=== Work request ===
Take every line from the material that has the word "https" in it.

☆ ☆ ☆ ☆

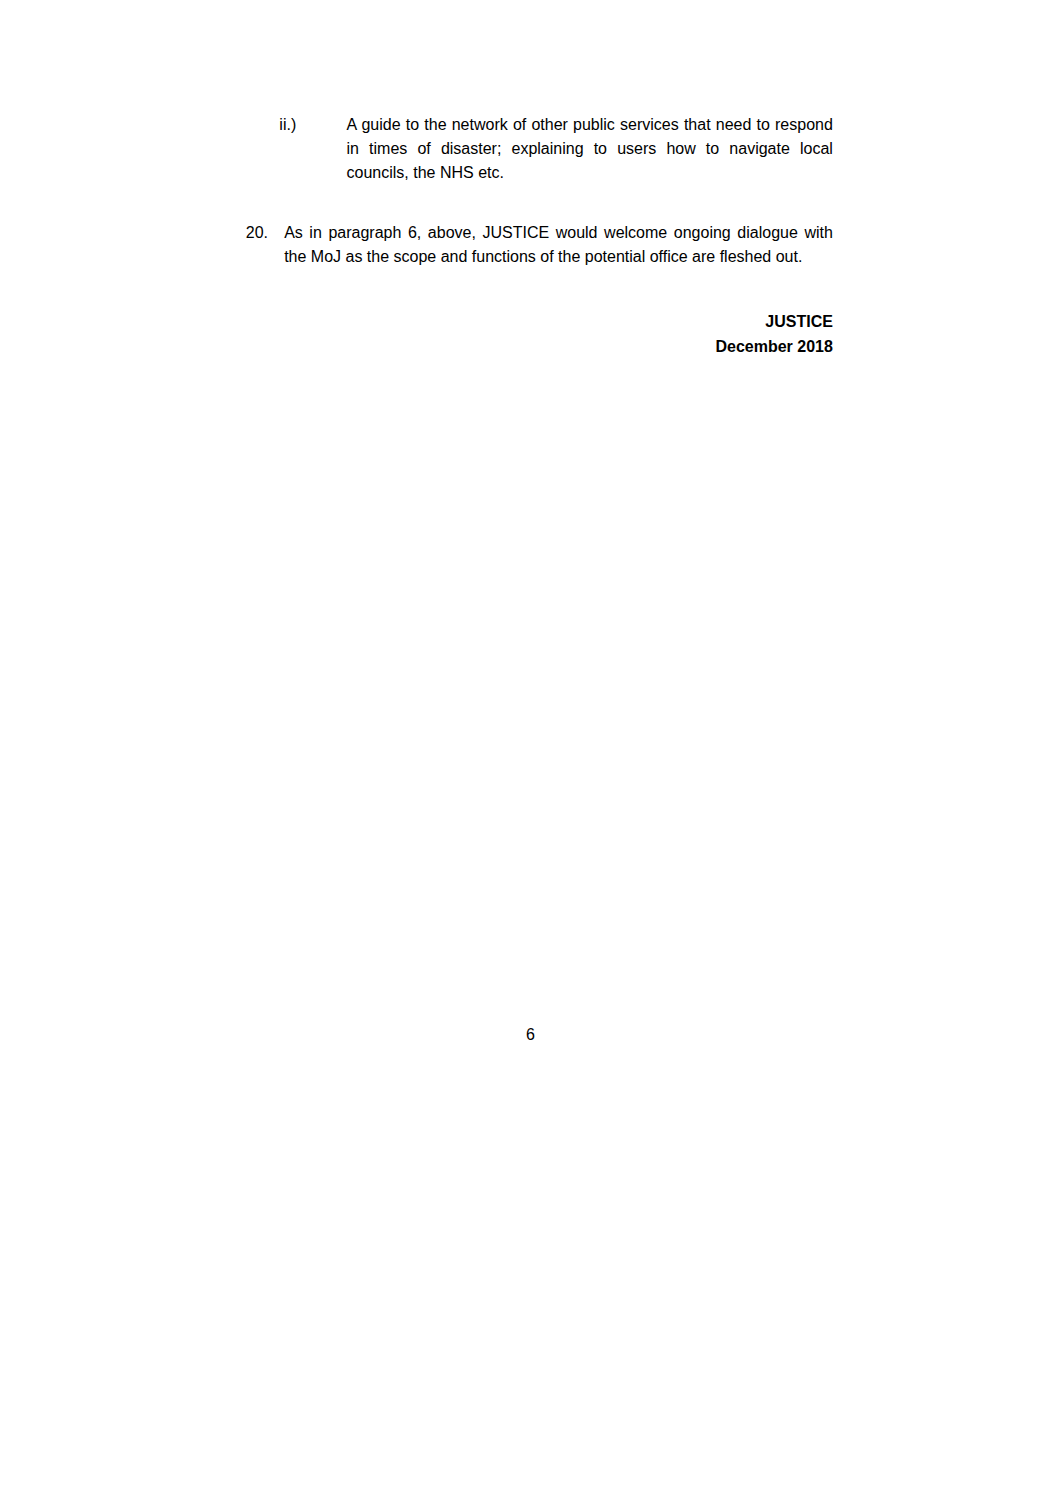ii.) A guide to the network of other public services that need to respond in times of disaster; explaining to users how to navigate local councils, the NHS etc.
20. As in paragraph 6, above, JUSTICE would welcome ongoing dialogue with the MoJ as the scope and functions of the potential office are fleshed out.
JUSTICE
December 2018
6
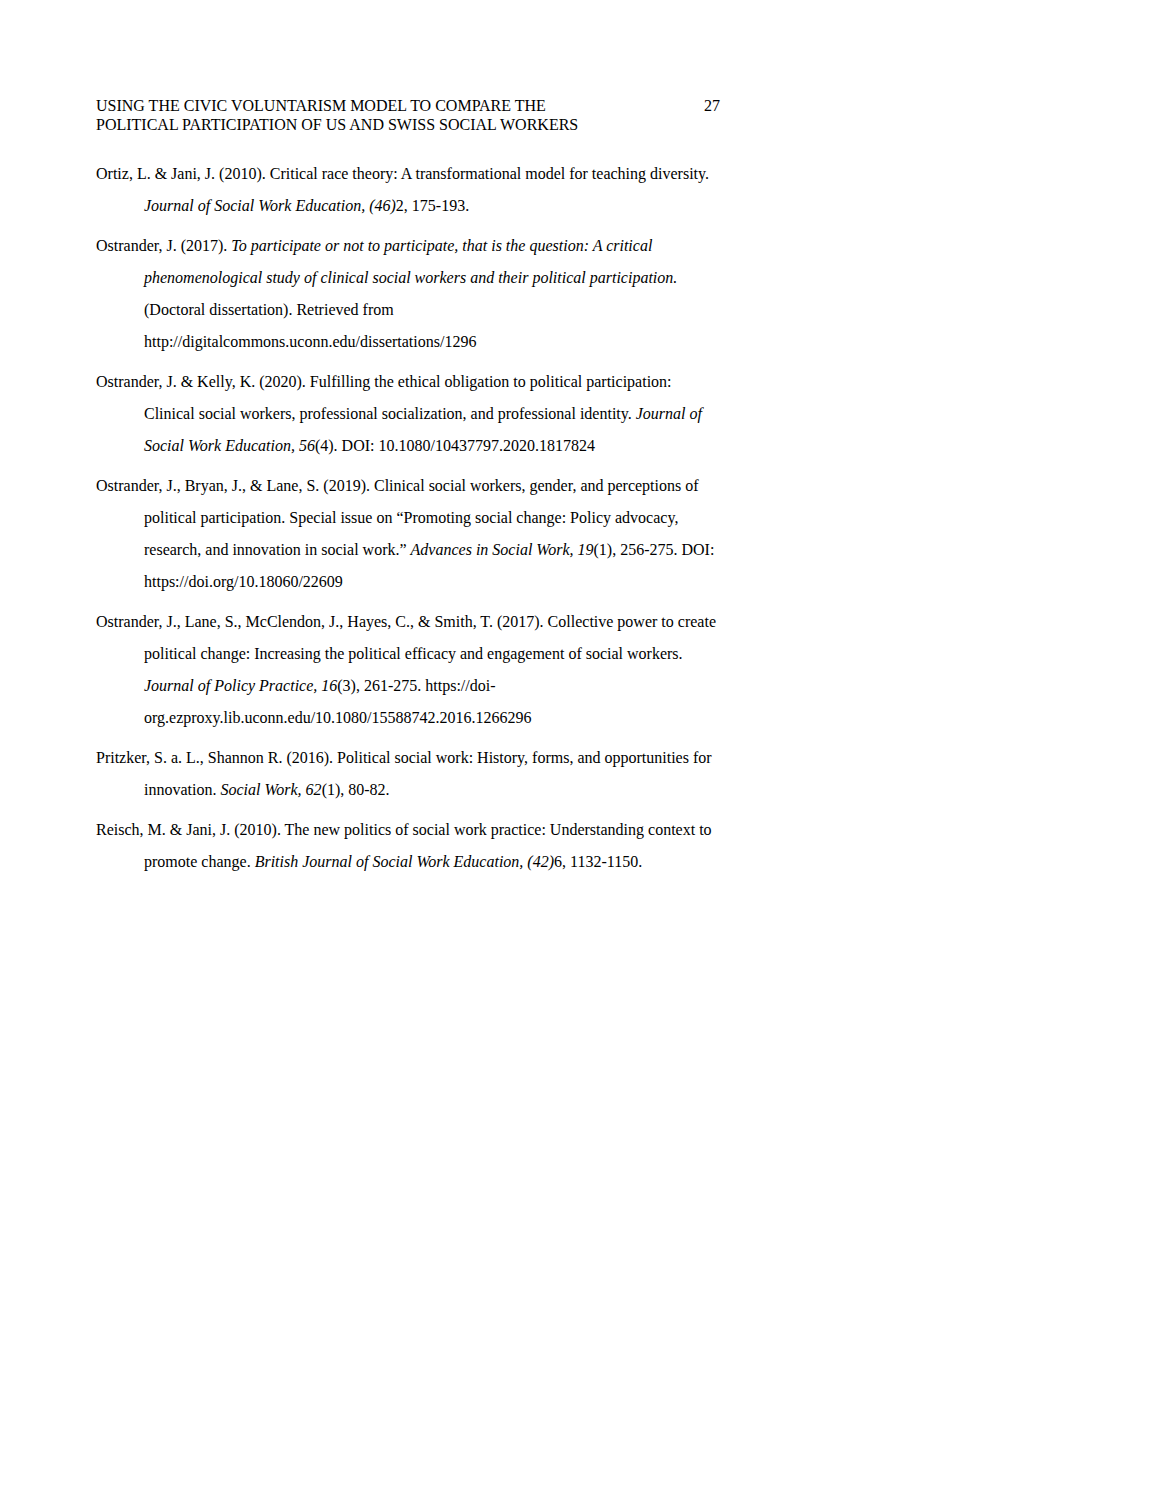Using the Civic Voluntarism Model to Compare the Political Participation of US and Swiss Social Workers
27
Ortiz, L. & Jani, J. (2010). Critical race theory: A transformational model for teaching diversity. Journal of Social Work Education, (46) 2, 175-193.
Ostrander, J. (2017). To participate or not to participate, that is the question: A critical phenomenological study of clinical social workers and their political participation. (Doctoral dissertation). Retrieved from http://digitalcommons.uconn.edu/dissertations/1296
Ostrander, J. & Kelly, K. (2020). Fulfilling the ethical obligation to political participation: Clinical social workers, professional socialization, and professional identity. Journal of Social Work Education, 56(4). DOI: 10.1080/10437797.2020.1817824
Ostrander, J., Bryan, J., & Lane, S. (2019). Clinical social workers, gender, and perceptions of political participation. Special issue on “Promoting social change: Policy advocacy, research, and innovation in social work.” Advances in Social Work, 19(1), 256-275. DOI: https://doi.org/10.18060/22609
Ostrander, J., Lane, S., McClendon, J., Hayes, C., & Smith, T. (2017). Collective power to create political change: Increasing the political efficacy and engagement of social workers. Journal of Policy Practice, 16(3), 261-275. https://doi-org.ezproxy.lib.uconn.edu/10.1080/15588742.2016.1266296
Pritzker, S. a. L., Shannon R. (2016). Political social work: History, forms, and opportunities for innovation. Social Work, 62(1), 80-82.
Reisch, M. & Jani, J. (2010). The new politics of social work practice: Understanding context to promote change. British Journal of Social Work Education, (42) 6, 1132-1150.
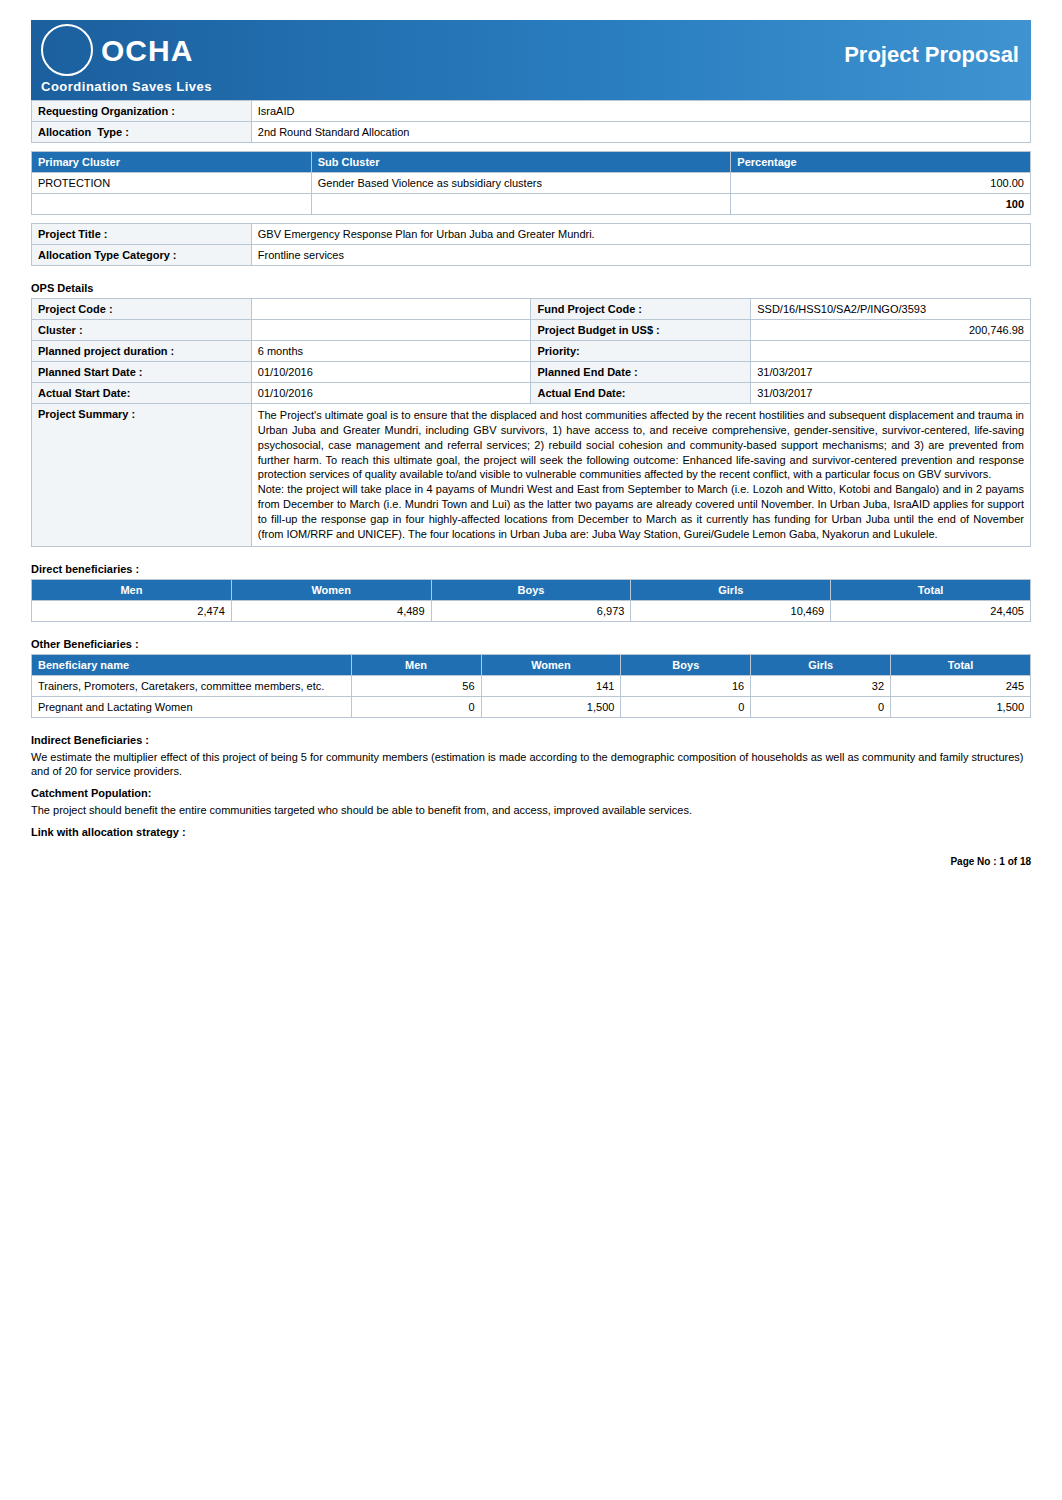OCHA
Coordination Saves Lives
Project Proposal
| Requesting Organization : | IsraAID |
| Allocation Type : | 2nd Round Standard Allocation |
| Primary Cluster | Sub Cluster | Percentage |
| PROTECTION | Gender Based Violence as subsidiary clusters | 100.00 |
| | | 100 |
| Project Title : | GBV Emergency Response Plan for Urban Juba and Greater Mundri. |
| Allocation Type Category : | Frontline services |
OPS Details
| Project Code : | | Fund Project Code : | SSD/16/HSS10/SA2/P/INGO/3593 |
| Cluster : | | Project Budget in US$ : | 200,746.98 |
| Planned project duration : | 6 months | Priority: | |
| Planned Start Date : | 01/10/2016 | Planned End Date : | 31/03/2017 |
| Actual Start Date: | 01/10/2016 | Actual End Date: | 31/03/2017 |
| Project Summary : | The Project's ultimate goal is to ensure that the displaced and host communities affected by the recent hostilities and subsequent displacement and trauma in Urban Juba and Greater Mundri, including GBV survivors, 1) have access to, and receive comprehensive, gender-sensitive, survivor-centered, life-saving psychosocial, case management and referral services; 2) rebuild social cohesion and community-based support mechanisms; and 3) are prevented from further harm. To reach this ultimate goal, the project will seek the following outcome: Enhanced life-saving and survivor-centered prevention and response protection services of quality available to/and visible to vulnerable communities affected by the recent conflict, with a particular focus on GBV survivors. Note: the project will take place in 4 payams of Mundri West and East from September to March (i.e. Lozoh and Witto, Kotobi and Bangalo) and in 2 payams from December to March (i.e. Mundri Town and Lui) as the latter two payams are already covered until November. In Urban Juba, IsraAID applies for support to fill-up the response gap in four highly-affected locations from December to March as it currently has funding for Urban Juba until the end of November (from IOM/RRF and UNICEF). The four locations in Urban Juba are: Juba Way Station, Gurei/Gudele Lemon Gaba, Nyakorun and Lukulele. |
Direct beneficiaries :
| Men | Women | Boys | Girls | Total |
| 2,474 | 4,489 | 6,973 | 10,469 | 24,405 |
Other Beneficiaries :
| Beneficiary name | Men | Women | Boys | Girls | Total |
| Trainers, Promoters, Caretakers, committee members, etc. | 56 | 141 | 16 | 32 | 245 |
| Pregnant and Lactating Women | 0 | 1,500 | 0 | 0 | 1,500 |
Indirect Beneficiaries :
We estimate the multiplier effect of this project of being 5 for community members (estimation is made according to the demographic composition of households as well as community and family structures) and of 20 for service providers.
Catchment Population:
The project should benefit the entire communities targeted who should be able to benefit from, and access, improved available services.
Link with allocation strategy :
Page No : 1 of 18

☆ ☆ ☆ ☆

=== Task response ===
Ostrander, J., Bryan, J., & Lane, S. (2019). Clinical social workers, gender, and perceptions of political participation. Special issue on “Promoting social change: Policy advocacy, research, and innovation in social work.” Advances in Social Work, 19(1), 256-275. DOI: https://doi.org/10.18060/22609
Ostrander, J., Lane, S., McClendon, J., Hayes, C., & Smith, T. (2017). Collective power to create political change: Increasing the political efficacy and engagement of social workers. Journal of Policy Practice, 16(3), 261-275. https://doi-org.ezproxy.lib.uconn.edu/10.1080/15588742.2016.1266296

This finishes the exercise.